La menace de Donald Trump de cibler 52 sites « de très haut niveau et très importants pour l’Iran et pour la culture iranienne » a été fortement condamné par de nombreuses personnalités iraniennes et étrangères, de tous bords politiques.

Suite à cette polémique, Lettres Persanes lance une série de publications intitulées « 52 jours, 52 sites culturels ». Nous vous ferons découvrir au cours des prochains jours les sites historiques iraniens qui symbolisent la culture iranienne.

3. Pasargades :

Pasargades était la capitale de l’Empire achéménide sous le règne de Cyrus le Grand (559-530 av. J.-C.), qui ordonna sa construction. Aujourd’hui, il s’agit d’un site archéologique et l’un des sites iraniens inscrits au patrimoine mondial de l’UNESCO, à environ 90 km au nord-est de la ville actuelle de Chiraz. On y trouve une tombe en calcaire qui serait celle de Cyrus le Grand.

Pasaragades, les années 1920. Photo : Wikipedia

Selon la légende, Pasargades a été fondée au VIe siècle avant J.-C. comme première capitale de l’empire achéménide par Cyrus le Grand, près du site de sa victoire sur le roi médian Astyages en 550 avant J.-C. La ville est restée la capitale achéménide jusqu’à ce que Darius la transfère à Persépolis.

Figure ailée symbole de Cyrus II le Grand. Photo : Wikipedia

Le monument le plus important de Pasargades est la tombe de Cyrus le Grand. Il comporte six larges marches menant au sépulcre, dont la chambre mesure 3,17 m de long sur 2,11 m de large et 2,11 m de haut et dont l’entrée est basse et étroite.

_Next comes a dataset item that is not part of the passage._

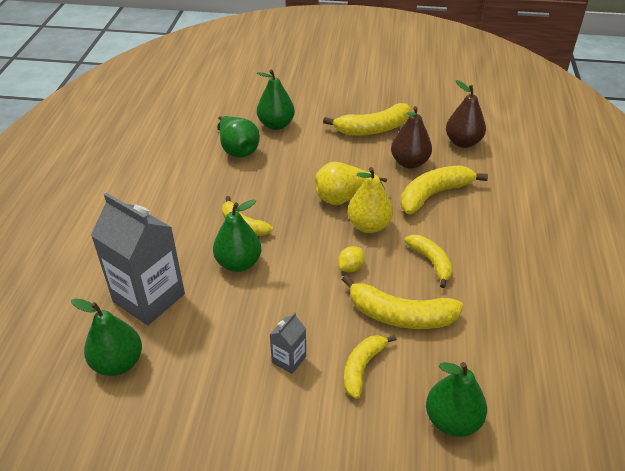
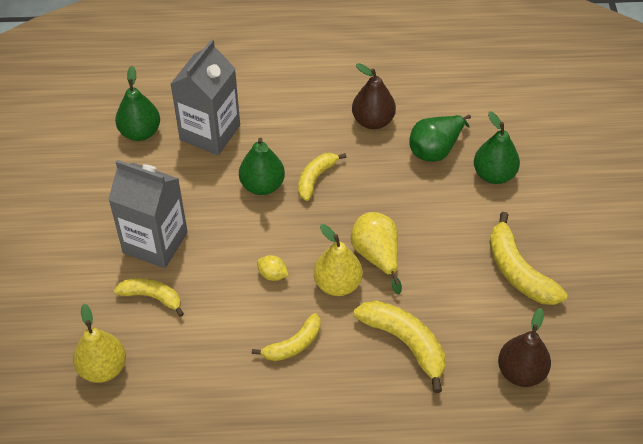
camera: 80 degrees right, 10 degrees up
(289, 359) = (155, 242): grey carton -> grey carton, size x2.20
(400, 315) = (216, 321): yellow banana -> none
(409, 162) = (460, 315): brown pear -> brown pear (373, 121)
(452, 420) = (103, 368): green pear -> yellow pear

Caravansérail Mozaffari. Photo : Wikipedia

Quand Alexandre a pillé et détruit Persépolis, il s’est rendu sur la tombe de Cyrus. Arrian, écrivant au IIe siècle de notre ère, rapporte qu’Alexandre a ordonné à Aristobule, un de ses guerriers, d’entrer dans le monument. A l’intérieur, il trouva un lit en or, une table garnie de vases à boire, un cercueil en or, quelques ornements parsemés de pierres précieuses et une inscription sur la tombe. Aucune trace d’une telle inscription ne subsiste, et il y a un désaccord considérable sur la formulation exacte du texte. Strabo rapporte qu’il a lu :

Passant, Je suis Cyrus le Grand, J’ai donné aux Perses un Empire et J’ai régné sur l’Asie, Alors ne jalouse pas ma tombe.

Le plan de la tombe de Cyrus est crédité de ziggourats mésopotamiens ou élamites.

Un billet de 50 rials (avant la Révolution).